#### Short exercise
Please format every line of the records below as a numbered list, leaving out any blank lines.

#### Stored records
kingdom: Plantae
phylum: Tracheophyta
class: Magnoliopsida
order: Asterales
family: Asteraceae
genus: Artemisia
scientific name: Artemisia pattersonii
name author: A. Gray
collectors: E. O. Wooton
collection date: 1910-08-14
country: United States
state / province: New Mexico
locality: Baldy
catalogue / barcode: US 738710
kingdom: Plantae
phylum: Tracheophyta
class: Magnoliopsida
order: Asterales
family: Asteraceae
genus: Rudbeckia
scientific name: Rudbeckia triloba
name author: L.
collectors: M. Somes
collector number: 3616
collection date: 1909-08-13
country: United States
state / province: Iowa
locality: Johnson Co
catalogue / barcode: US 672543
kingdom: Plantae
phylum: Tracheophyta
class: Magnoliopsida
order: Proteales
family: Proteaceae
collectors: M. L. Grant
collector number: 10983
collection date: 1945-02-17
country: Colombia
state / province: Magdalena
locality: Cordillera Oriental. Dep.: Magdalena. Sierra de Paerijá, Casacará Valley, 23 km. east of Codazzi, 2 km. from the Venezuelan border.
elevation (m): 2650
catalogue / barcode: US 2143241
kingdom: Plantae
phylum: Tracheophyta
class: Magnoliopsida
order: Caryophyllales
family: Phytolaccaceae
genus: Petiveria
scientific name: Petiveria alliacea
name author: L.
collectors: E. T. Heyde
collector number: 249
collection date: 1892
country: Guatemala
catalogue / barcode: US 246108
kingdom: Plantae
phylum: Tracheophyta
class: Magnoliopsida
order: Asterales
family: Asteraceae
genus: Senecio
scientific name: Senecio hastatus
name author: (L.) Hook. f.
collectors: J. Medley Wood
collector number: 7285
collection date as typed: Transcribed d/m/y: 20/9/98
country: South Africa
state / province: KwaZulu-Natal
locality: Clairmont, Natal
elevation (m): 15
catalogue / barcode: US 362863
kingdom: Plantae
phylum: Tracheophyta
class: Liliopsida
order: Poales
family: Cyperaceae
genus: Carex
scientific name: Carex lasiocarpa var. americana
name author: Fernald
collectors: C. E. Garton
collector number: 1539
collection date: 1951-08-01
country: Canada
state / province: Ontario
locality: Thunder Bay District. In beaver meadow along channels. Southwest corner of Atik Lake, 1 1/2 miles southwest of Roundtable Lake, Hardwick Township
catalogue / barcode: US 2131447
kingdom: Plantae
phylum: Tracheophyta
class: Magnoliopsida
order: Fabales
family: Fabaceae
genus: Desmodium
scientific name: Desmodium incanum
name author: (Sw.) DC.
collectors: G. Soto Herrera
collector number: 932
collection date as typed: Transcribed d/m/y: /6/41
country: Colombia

#### Solution to this task
1. kingdom: Plantae
2. phylum: Tracheophyta
3. class: Magnoliopsida
4. order: Asterales
5. family: Asteraceae
6. genus: Artemisia
7. scientific name: Artemisia pattersonii
8. name author: A. Gray
9. collectors: E. O. Wooton
10. collection date: 1910-08-14
11. country: United States
12. state / province: New Mexico
13. locality: Baldy
14. catalogue / barcode: US 738710
15. kingdom: Plantae
16. phylum: Tracheophyta
17. class: Magnoliopsida
18. order: Asterales
19. family: Asteraceae
20. genus: Rudbeckia
21. scientific name: Rudbeckia triloba
22. name author: L.
23. collectors: M. Somes
24. collector number: 3616
25. collection date: 1909-08-13
26. country: United States
27. state / province: Iowa
28. locality: Johnson Co
29. catalogue / barcode: US 672543
30. kingdom: Plantae
31. phylum: Tracheophyta
32. class: Magnoliopsida
33. order: Proteales
34. family: Proteaceae
35. collectors: M. L. Grant
36. collector number: 10983
37. collection date: 1945-02-17
38. country: Colombia
39. state / province: Magdalena
40. locality: Cordillera Oriental. Dep.: Magdalena. Sierra de Paerijá, Casacará Valley, 23 km. east of Codazzi, 2 km. from the Venezuelan border.
41. elevation (m): 2650
42. catalogue / barcode: US 2143241
43. kingdom: Plantae
44. phylum: Tracheophyta
45. class: Magnoliopsida
46. order: Caryophyllales
47. family: Phytolaccaceae
48. genus: Petiveria
49. scientific name: Petiveria alliacea
50. name author: L.
51. collectors: E. T. Heyde
52. collector number: 249
53. collection date: 1892
54. country: Guatemala
55. catalogue / barcode: US 246108
56. kingdom: Plantae
57. phylum: Tracheophyta
58. class: Magnoliopsida
59. order: Asterales
60. family: Asteraceae
61. genus: Senecio
62. scientific name: Senecio hastatus
63. name author: (L.) Hook. f.
64. collectors: J. Medley Wood
65. collector number: 7285
66. collection date as typed: Transcribed d/m/y: 20/9/98
67. country: South Africa
68. state / province: KwaZulu-Natal
69. locality: Clairmont, Natal
70. elevation (m): 15
71. catalogue / barcode: US 362863
72. kingdom: Plantae
73. phylum: Tracheophyta
74. class: Liliopsida
75. order: Poales
76. family: Cyperaceae
77. genus: Carex
78. scientific name: Carex lasiocarpa var. americana
79. name author: Fernald
80. collectors: C. E. Garton
81. collector number: 1539
82. collection date: 1951-08-01
83. country: Canada
84. state / province: Ontario
85. locality: Thunder Bay District. In beaver meadow along channels. Southwest corner of Atik Lake, 1 1/2 miles southwest of Roundtable Lake, Hardwick Township
86. catalogue / barcode: US 2131447
87. kingdom: Plantae
88. phylum: Tracheophyta
89. class: Magnoliopsida
90. order: Fabales
91. family: Fabaceae
92. genus: Desmodium
93. scientific name: Desmodium incanum
94. name author: (Sw.) DC.
95. collectors: G. Soto Herrera
96. collector number: 932
97. collection date as typed: Transcribed d/m/y: /6/41
98. country: Colombia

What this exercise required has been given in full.